Thursday, 13 December 2012

The Census and Scots

The 2011 Continuous Household Survey (CTS) also provides data with regard to knowledge of Scots, which it puts at 15%. For various reasons, the Blether Region counsels taking these figures with a pinch of salt:
  • Since Scots in Northern Ireland is widely perceived as a tool being used against Irish, Catholic respondents will have been tempted to deny ability (indeed, my own wife did so on that basis); they may even believe that there is no such thing as Scots. Some will also have been alienated by the way that in Northern Ireland the speech variety is generally sold as part of a cultural package — sometimes an explicitly sectarian one. The proportion of Catholics in the speech community is almost certainly higher than that suggested (just over a quarter).
  • There may, in some cases, have been a similar temptation to exaggerate ability on the Protestant side, though, for reasons explained below, this will have been less.
  • The questions all referred to "Ulster-Scots", meaning that a probable cohort of 5,000 Scots-born speakers will not have been included.
  • Given that the questions were designed to capture every level of ability, almost any speaker of Mid-Ulster English (or, indeed, other varieties) could with some justification have answered in the affirmative. In that regard, it is surprising that the result was not 95%. Perhaps some respondents were out for a wee dander to get their heads shired when that question was asked. But one shouldn't girn.
That said, there are certain facts that can be gleaned:
  • In contradistinction to Irish, people in the least-deprived areas are more likely to have a knowledge of Scots. This will mainly be because they will have larger vocabularies generally, including some recondite words shared by Scots and older or dialectal English, and because the middle-class will be better linguists. To a lesser extent, it may also reflect remaining disparities in wealth based on religion.

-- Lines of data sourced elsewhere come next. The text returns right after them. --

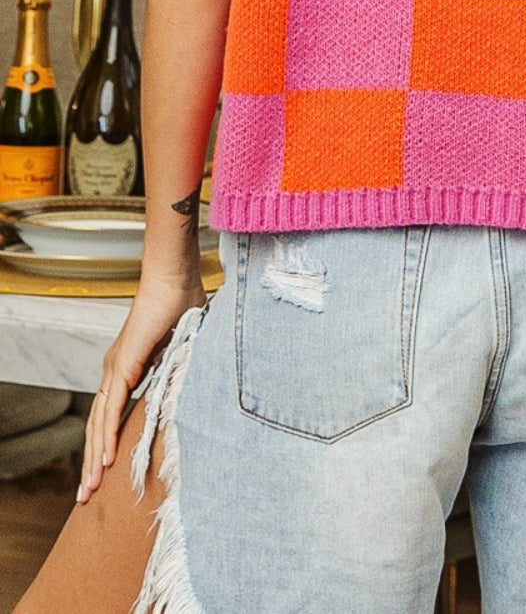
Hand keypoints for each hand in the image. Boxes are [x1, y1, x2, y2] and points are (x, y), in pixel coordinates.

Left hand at [79, 271, 205, 504]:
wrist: (174, 276)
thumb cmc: (182, 302)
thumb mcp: (184, 347)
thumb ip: (182, 367)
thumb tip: (193, 385)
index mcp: (127, 367)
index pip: (110, 414)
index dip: (104, 443)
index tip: (104, 472)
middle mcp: (115, 370)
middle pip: (98, 425)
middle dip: (91, 462)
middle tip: (86, 494)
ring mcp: (116, 367)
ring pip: (99, 422)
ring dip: (94, 457)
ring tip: (91, 487)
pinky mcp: (124, 365)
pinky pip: (112, 407)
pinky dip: (107, 435)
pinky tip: (105, 459)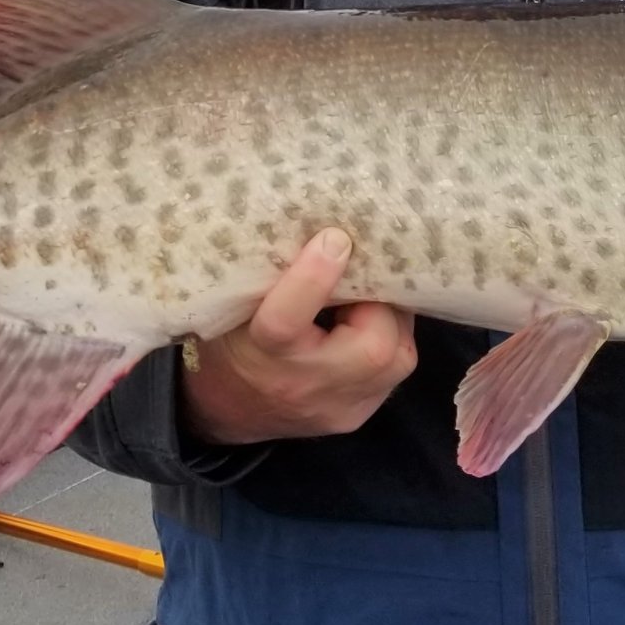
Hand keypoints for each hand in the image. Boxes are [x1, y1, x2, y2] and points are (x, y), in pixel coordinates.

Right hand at [179, 227, 416, 444]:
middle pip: (370, 346)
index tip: (333, 237)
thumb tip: (310, 210)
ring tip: (373, 291)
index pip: (285, 320)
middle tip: (367, 269)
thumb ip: (267, 267)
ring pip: (397, 357)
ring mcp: (338, 408)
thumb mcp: (234, 301)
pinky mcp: (359, 414)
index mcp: (260, 352)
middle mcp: (303, 386)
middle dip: (379, 298)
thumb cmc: (232, 336)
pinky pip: (396, 371)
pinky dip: (393, 336)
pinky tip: (376, 317)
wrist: (226, 408)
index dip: (313, 277)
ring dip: (392, 316)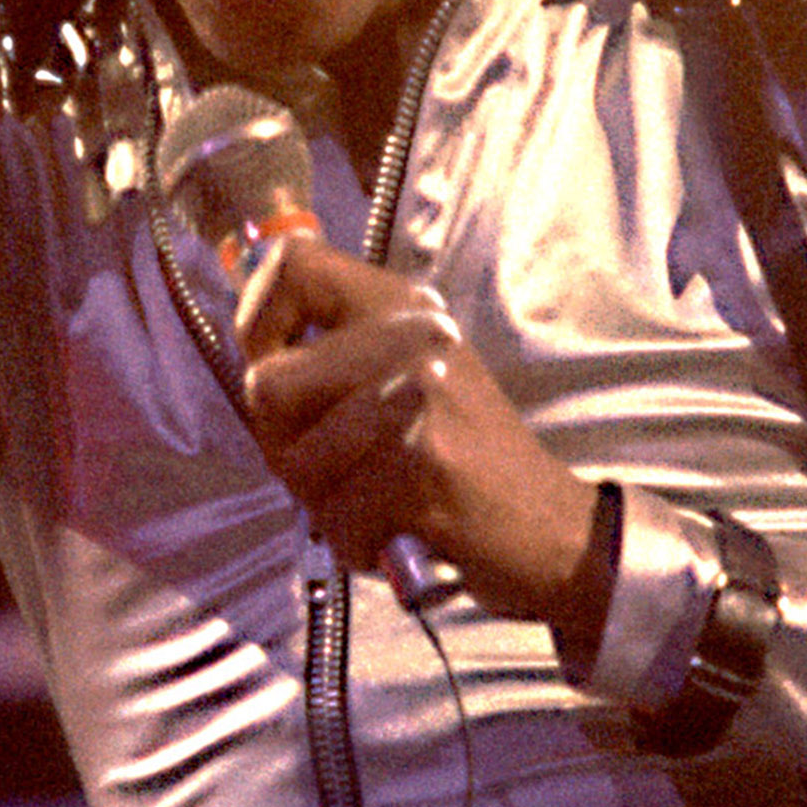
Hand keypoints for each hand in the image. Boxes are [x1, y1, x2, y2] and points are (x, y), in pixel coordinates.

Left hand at [236, 232, 599, 635]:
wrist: (553, 529)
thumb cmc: (469, 461)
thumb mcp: (414, 376)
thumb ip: (338, 356)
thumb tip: (253, 354)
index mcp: (403, 309)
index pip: (293, 265)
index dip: (258, 316)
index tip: (273, 361)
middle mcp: (411, 339)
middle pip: (266, 385)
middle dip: (286, 447)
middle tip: (338, 473)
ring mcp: (417, 398)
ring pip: (294, 462)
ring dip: (326, 505)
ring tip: (378, 504)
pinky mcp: (421, 465)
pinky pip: (336, 516)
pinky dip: (357, 542)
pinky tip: (399, 533)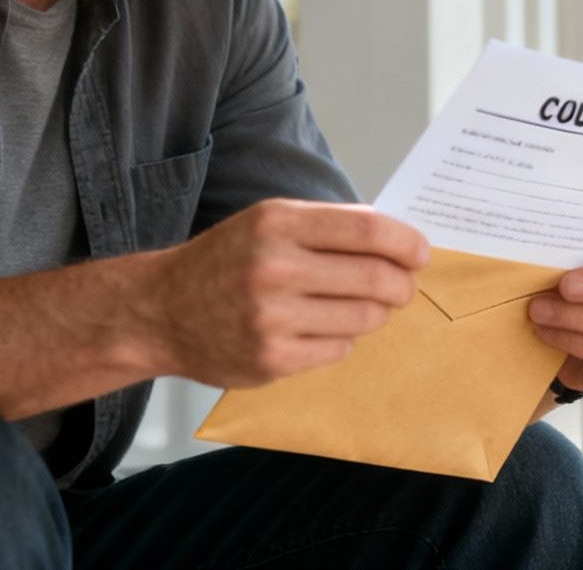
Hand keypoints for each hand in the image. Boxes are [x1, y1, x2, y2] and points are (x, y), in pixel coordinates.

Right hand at [145, 198, 428, 387]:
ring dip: (372, 313)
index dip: (406, 242)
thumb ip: (328, 226)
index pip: (367, 230)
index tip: (420, 252)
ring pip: (364, 318)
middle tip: (402, 287)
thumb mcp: (268, 222)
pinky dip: (340, 339)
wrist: (162, 310)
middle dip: (401, 284)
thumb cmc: (226, 260)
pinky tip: (317, 328)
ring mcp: (272, 318)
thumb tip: (396, 238)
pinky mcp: (272, 359)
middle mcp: (274, 268)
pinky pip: (339, 350)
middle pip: (376, 278)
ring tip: (353, 305)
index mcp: (277, 223)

  • Again unlike Irish, older people are more likely to have a knowledge of Scots. This reflects its status as a recessive dialect not being promoted through the education system and with only limited intergenerational transmission. This is amply illustrated by the disparity between the headline figures in the CTS and the census.

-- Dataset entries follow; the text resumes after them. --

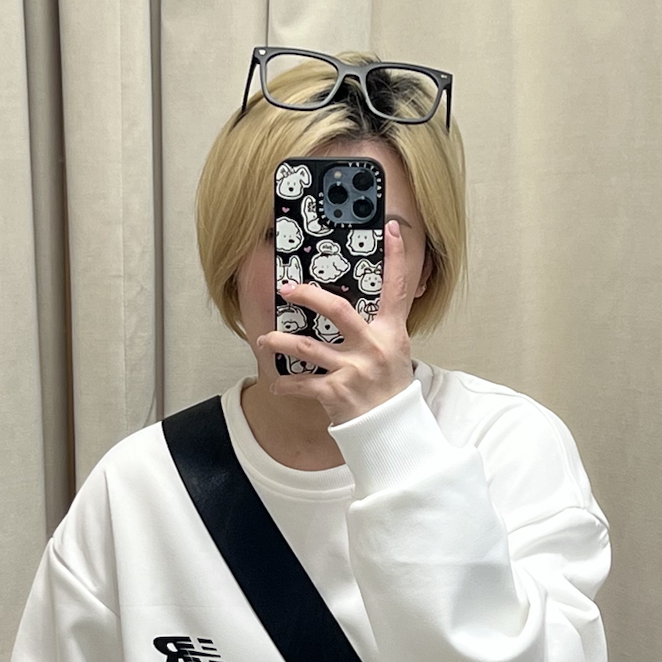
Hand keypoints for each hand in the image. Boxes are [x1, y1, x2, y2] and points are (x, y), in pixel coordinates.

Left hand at [258, 220, 419, 425]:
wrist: (392, 431)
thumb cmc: (390, 390)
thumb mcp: (393, 354)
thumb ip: (377, 330)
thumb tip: (353, 310)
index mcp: (390, 333)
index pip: (397, 289)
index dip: (396, 258)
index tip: (392, 231)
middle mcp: (372, 348)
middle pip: (337, 311)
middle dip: (308, 296)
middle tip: (287, 289)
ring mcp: (353, 370)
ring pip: (307, 347)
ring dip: (280, 342)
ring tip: (264, 339)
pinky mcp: (336, 393)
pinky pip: (302, 384)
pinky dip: (285, 385)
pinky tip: (276, 385)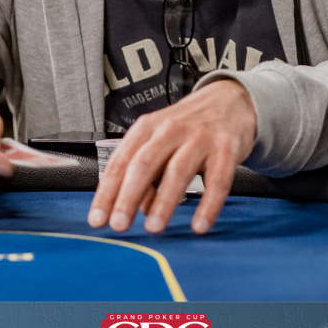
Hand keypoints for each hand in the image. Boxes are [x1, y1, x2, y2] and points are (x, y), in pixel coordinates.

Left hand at [88, 79, 256, 234]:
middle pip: (144, 164)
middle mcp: (170, 130)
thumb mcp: (160, 141)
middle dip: (128, 197)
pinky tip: (200, 225)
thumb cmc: (188, 127)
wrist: (229, 100)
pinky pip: (217, 181)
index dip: (107, 192)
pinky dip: (208, 205)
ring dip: (163, 202)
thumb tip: (136, 208)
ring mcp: (199, 138)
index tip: (97, 219)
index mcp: (147, 128)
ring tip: (153, 227)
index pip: (121, 162)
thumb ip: (147, 174)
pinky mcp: (226, 149)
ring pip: (177, 172)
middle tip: (119, 225)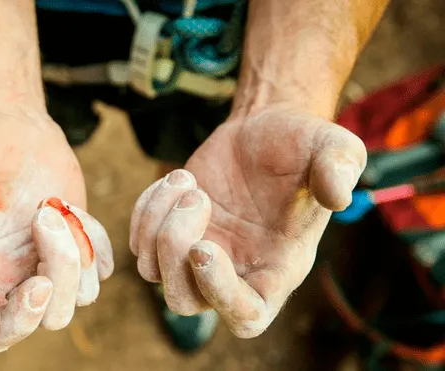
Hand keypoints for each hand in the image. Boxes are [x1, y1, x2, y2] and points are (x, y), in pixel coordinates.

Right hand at [0, 109, 113, 351]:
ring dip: (79, 253)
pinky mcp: (75, 246)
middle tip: (44, 215)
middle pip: (52, 317)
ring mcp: (47, 264)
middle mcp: (12, 277)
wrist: (14, 128)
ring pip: (82, 296)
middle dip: (61, 272)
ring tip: (53, 205)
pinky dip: (97, 242)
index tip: (38, 284)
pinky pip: (101, 268)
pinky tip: (72, 208)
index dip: (18, 325)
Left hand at [129, 106, 365, 336]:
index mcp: (277, 267)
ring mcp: (199, 252)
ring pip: (153, 273)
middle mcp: (235, 270)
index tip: (205, 246)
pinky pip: (139, 242)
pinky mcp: (173, 231)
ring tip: (185, 181)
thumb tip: (337, 195)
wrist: (264, 129)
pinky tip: (174, 180)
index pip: (246, 316)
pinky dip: (145, 212)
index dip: (220, 294)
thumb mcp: (332, 148)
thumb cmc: (302, 145)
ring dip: (157, 224)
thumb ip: (340, 168)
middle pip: (184, 301)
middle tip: (196, 198)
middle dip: (174, 250)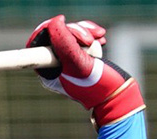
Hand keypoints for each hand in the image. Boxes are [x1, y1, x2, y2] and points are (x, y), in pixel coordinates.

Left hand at [26, 15, 143, 126]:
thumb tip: (54, 23)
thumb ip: (65, 43)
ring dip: (85, 31)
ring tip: (99, 38)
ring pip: (70, 35)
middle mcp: (55, 67)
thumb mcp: (80, 63)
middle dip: (74, 31)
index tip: (64, 24)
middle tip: (90, 40)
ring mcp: (68, 63)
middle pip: (57, 36)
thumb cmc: (98, 86)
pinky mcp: (81, 59)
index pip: (40, 42)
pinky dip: (91, 35)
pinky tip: (101, 38)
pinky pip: (81, 40)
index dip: (51, 29)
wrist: (116, 97)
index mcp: (48, 71)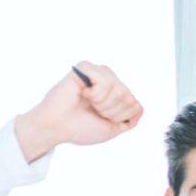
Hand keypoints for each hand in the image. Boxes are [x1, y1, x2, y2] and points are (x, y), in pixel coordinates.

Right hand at [16, 62, 142, 161]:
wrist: (56, 128)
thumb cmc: (79, 127)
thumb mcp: (112, 128)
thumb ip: (129, 119)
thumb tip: (140, 108)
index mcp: (116, 92)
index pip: (136, 105)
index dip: (118, 118)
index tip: (100, 118)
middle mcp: (109, 79)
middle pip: (129, 98)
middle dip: (110, 111)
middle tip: (91, 110)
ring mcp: (98, 72)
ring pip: (120, 91)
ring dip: (102, 104)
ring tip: (86, 102)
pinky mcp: (86, 67)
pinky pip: (106, 82)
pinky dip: (95, 95)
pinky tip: (83, 93)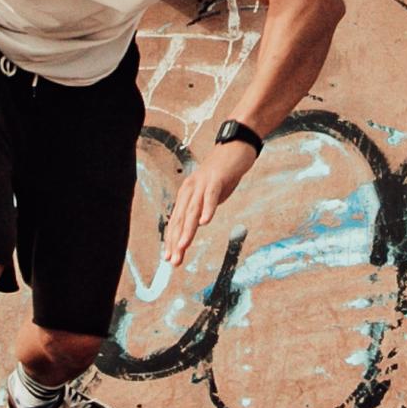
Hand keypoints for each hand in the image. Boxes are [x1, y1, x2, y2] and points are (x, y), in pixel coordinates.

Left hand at [160, 136, 256, 269]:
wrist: (236, 146)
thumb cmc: (224, 172)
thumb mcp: (211, 194)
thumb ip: (203, 207)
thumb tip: (198, 223)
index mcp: (187, 194)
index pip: (176, 221)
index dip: (172, 240)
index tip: (170, 258)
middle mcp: (190, 189)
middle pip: (181, 219)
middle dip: (176, 241)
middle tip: (173, 261)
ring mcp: (203, 183)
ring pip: (192, 210)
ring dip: (187, 230)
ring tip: (183, 246)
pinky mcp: (217, 178)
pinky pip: (211, 196)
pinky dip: (208, 209)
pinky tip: (205, 222)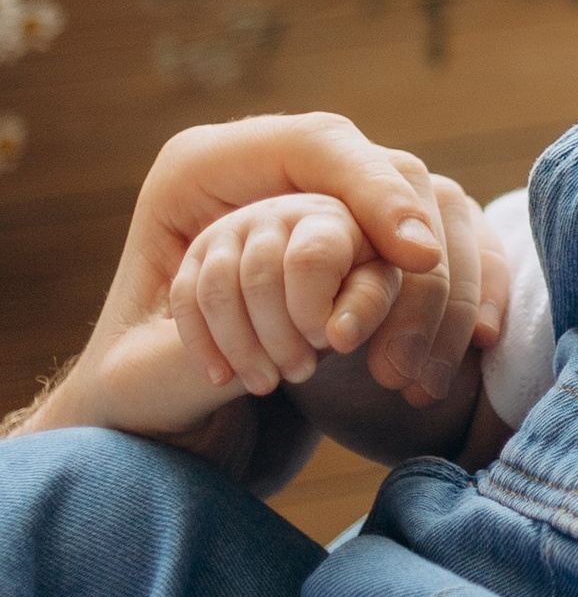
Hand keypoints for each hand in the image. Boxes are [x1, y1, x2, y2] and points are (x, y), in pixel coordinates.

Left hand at [12, 116, 509, 489]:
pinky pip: (453, 246)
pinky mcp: (370, 247)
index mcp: (202, 171)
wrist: (151, 422)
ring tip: (416, 382)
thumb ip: (215, 318)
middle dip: (417, 262)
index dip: (374, 191)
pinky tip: (477, 341)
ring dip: (445, 294)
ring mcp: (333, 205)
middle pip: (389, 173)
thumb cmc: (135, 390)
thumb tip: (322, 277)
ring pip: (435, 209)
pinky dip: (472, 289)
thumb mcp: (142, 362)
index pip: (315, 144)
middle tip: (402, 359)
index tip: (415, 255)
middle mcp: (277, 174)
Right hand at [169, 194, 383, 399]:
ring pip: (217, 290)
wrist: (310, 276)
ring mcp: (229, 231)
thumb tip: (339, 336)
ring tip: (266, 383)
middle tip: (300, 374)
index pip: (309, 259)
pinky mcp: (198, 256)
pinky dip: (201, 344)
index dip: (313, 311)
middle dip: (279, 339)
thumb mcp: (372, 289)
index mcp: (325, 215)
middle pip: (260, 278)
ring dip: (240, 347)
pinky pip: (186, 299)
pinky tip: (221, 378)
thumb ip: (366, 305)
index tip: (327, 343)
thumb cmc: (349, 280)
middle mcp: (273, 213)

  • Only 10% of people are interested in learning more about Scots, as opposed to 18% for Irish (drawing on what, in sectarian terms, is a slightly smaller pool of potential recruits). This is because more Unionists have internalised utilitarian arguments against support for minoritised speech varieties. Time and again, we have seen that many have an ambivalent or negative relationship with Scots (which almost disappeared from public life during the twentieth century). The census also showed that many more Protestants self-designate simply as "British".
  • Although 15% of people claim some knowledge of Scots, only 1% of people claim to be able to write it. To some extent, this is a predictable result of obscurantism in the spelling of the revived variety, but mainly it reflects the fact that nearly all Scots-speakers in Ulster have little or no knowledge of traditional Modern Scots literature of whatever provenance. Indeed, that any substantial number of people can support the bizarre contention that the Ulster dialect is a separate language supports that interpretation. The fact that 14% of people claim to be able to understand spoken Scots but only 4% of people claim to be able to read it may also be relevant evidence in that regard.

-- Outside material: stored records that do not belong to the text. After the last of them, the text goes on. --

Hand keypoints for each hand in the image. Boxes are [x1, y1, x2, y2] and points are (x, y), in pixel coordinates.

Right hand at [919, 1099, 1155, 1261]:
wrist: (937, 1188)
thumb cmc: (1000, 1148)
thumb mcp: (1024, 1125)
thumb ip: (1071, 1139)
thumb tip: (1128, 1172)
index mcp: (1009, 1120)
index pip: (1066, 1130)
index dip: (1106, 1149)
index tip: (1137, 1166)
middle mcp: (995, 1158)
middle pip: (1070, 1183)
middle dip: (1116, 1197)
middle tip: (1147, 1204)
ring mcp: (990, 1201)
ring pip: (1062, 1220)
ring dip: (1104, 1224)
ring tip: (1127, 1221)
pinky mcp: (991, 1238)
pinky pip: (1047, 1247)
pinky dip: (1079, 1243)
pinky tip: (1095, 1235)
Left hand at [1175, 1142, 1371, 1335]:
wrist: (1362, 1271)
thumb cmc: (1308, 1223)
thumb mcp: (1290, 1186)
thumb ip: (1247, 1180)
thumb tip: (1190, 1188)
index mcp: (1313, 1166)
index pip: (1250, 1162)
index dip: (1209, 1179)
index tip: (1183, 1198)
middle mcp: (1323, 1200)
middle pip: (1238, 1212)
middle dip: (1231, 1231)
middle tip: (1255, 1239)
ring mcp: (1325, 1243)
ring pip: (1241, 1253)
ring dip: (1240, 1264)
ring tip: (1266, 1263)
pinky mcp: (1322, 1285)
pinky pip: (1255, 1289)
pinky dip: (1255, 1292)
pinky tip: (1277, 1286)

  • Given the fact that 4% is also the figure for those who claim to be able to speak Scots, that may well be a more reliable figure than the headline 15%. It is also far closer to the figure of 2% produced by in 1999 by the Northern Ireland Life and Times Survey. Indeed, when those who know only single words of Scots (very common in Mid-Ulster English) are removed, the figure is 3%, hardly differing from the NILTS total. The census (covering those aged over three as opposed to 16) also produced a lower figure for Scots, of 8%, again covering a wide range of ability. The census figure for speaking ability was 2%, almost exactly the same as that found by NILTS.
To sum up, the CTS and census reveal a mainly rural and elderly Scots speech community in Ulster that is not substantially larger than that suggested by NILTS 1999, with the democratic accommodation of Catholic and Scots-born speakers as vital as ever to its survival chances.